There are benefits to this widespread and highly competitive culture. As we noted earlier, the overall quality of Melbourne’s food has lifted immensely over the past decade, in part thanks to so many chefs leaving restaurants for the friendlier hours offered by cafes. “Some of the food going out is really impressive – it’s restaurant food,” Sahely says. “Even a Bircher muesli nowadays is so much better than it was.” Likewise, our coffee is of a higher grade and sourced more ethically than it ever has been, and our roasters and baristas have a better idea what to do with it.

Improvement isn’t quite the same thing as innovation, though. And when innovation does happen, it often leans towards flashy. Freakshakes. Dishes blanketed with edible flowers. Hot chocolates topped with fairy floss. Nutella everything. Empty doughnuts ready to be injected with syringes full of jam. It’s all designed for Instagram first, and taste second. But when the stakes are so high and a failed cafe could mean bankruptcy, we can hardly blame owners for being risk averse and using the marketing tools available to them.

In this climate of trial-by-Instagram, crippling debt, slim profit margins and intense competition, even Melbourne’s best operators are struggling to innovate. Last year Nolan Hirte of Proud Mary, Stagger Lee’s and Aunty Peg’s handed his local businesses over to his brother and moved to Portland, USA to open a Proud Mary there. “I have so much love for what Melbourne’s been able to do for us,” he told me then. “I’ve always been able to get as crazy as I want with my ideas about coffee. There’s always been someone to say, ‘Thank you, man.’ But in the last few years, it’s been harder and harder for me to excite customers. I’m pouring my heart and soul out and I’m feeling exhausted and flat at the end of the day from not seeing it come back.”

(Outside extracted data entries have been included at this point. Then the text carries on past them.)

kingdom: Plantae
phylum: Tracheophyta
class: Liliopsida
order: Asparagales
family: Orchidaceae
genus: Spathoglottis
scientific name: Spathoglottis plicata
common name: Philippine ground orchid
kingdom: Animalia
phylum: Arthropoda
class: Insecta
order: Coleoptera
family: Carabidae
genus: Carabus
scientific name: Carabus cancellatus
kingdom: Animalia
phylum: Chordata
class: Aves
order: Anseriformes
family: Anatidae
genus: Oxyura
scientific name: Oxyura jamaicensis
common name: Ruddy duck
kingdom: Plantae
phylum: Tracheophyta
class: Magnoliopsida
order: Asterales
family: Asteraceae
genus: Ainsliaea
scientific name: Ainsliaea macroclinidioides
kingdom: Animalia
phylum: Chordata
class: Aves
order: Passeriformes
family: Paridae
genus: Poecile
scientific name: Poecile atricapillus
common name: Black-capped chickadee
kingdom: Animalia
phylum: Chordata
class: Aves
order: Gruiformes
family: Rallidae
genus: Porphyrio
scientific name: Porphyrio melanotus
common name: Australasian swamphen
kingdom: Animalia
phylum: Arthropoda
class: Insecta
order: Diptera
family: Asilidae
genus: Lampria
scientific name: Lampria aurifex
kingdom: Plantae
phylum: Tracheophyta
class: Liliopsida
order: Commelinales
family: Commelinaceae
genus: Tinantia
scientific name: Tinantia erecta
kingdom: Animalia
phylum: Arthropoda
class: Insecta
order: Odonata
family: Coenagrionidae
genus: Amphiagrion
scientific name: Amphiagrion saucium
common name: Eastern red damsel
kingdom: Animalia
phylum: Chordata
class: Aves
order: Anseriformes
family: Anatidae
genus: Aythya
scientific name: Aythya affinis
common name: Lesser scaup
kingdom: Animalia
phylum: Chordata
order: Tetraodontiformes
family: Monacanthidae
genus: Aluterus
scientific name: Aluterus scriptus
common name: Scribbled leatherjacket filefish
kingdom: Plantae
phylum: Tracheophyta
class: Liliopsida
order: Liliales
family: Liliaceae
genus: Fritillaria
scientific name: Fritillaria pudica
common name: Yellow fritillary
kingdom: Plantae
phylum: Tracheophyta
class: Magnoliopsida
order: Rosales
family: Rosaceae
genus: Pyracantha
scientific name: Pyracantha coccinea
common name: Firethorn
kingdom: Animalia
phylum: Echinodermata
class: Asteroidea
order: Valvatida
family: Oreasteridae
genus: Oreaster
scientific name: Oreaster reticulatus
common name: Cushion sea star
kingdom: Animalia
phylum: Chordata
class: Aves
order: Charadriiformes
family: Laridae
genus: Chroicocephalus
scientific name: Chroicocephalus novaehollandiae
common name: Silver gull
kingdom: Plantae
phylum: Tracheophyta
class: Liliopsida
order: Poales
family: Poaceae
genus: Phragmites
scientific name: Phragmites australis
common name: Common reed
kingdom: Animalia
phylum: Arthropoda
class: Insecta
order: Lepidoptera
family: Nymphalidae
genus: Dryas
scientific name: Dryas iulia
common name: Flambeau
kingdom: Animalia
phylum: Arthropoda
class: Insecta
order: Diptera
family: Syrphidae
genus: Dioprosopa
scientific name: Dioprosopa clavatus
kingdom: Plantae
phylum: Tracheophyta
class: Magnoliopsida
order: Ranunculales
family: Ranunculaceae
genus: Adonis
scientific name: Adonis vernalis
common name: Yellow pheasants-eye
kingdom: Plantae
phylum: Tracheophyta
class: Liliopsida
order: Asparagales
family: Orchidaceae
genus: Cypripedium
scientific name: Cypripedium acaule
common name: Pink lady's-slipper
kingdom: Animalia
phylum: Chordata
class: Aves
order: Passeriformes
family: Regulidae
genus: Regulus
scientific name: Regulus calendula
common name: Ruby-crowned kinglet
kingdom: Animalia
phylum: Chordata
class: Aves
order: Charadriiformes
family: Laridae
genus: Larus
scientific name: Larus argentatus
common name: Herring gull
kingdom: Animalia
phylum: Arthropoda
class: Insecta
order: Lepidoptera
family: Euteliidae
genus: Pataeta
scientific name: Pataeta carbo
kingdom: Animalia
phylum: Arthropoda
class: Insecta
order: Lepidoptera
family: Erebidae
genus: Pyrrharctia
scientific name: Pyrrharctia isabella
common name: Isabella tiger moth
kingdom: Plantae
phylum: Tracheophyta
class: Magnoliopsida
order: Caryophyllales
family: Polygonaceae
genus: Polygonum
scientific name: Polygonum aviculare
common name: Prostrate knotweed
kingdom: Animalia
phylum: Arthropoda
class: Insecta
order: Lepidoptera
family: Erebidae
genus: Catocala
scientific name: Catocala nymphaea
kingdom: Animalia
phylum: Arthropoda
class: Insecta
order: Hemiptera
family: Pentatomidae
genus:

Owners could definitely stand to try something new, but they can’t go it alone. Customers also need to be more accepting of new ideas. Only through this marriage of risk-taking and open-mindedness might we see a resurgence of cafes that dispense with routine fit-outs and predictable menus, and create concepts that Melbourne’s never seen before. Let’s do it for ourselves, yes, but also because the world is watching.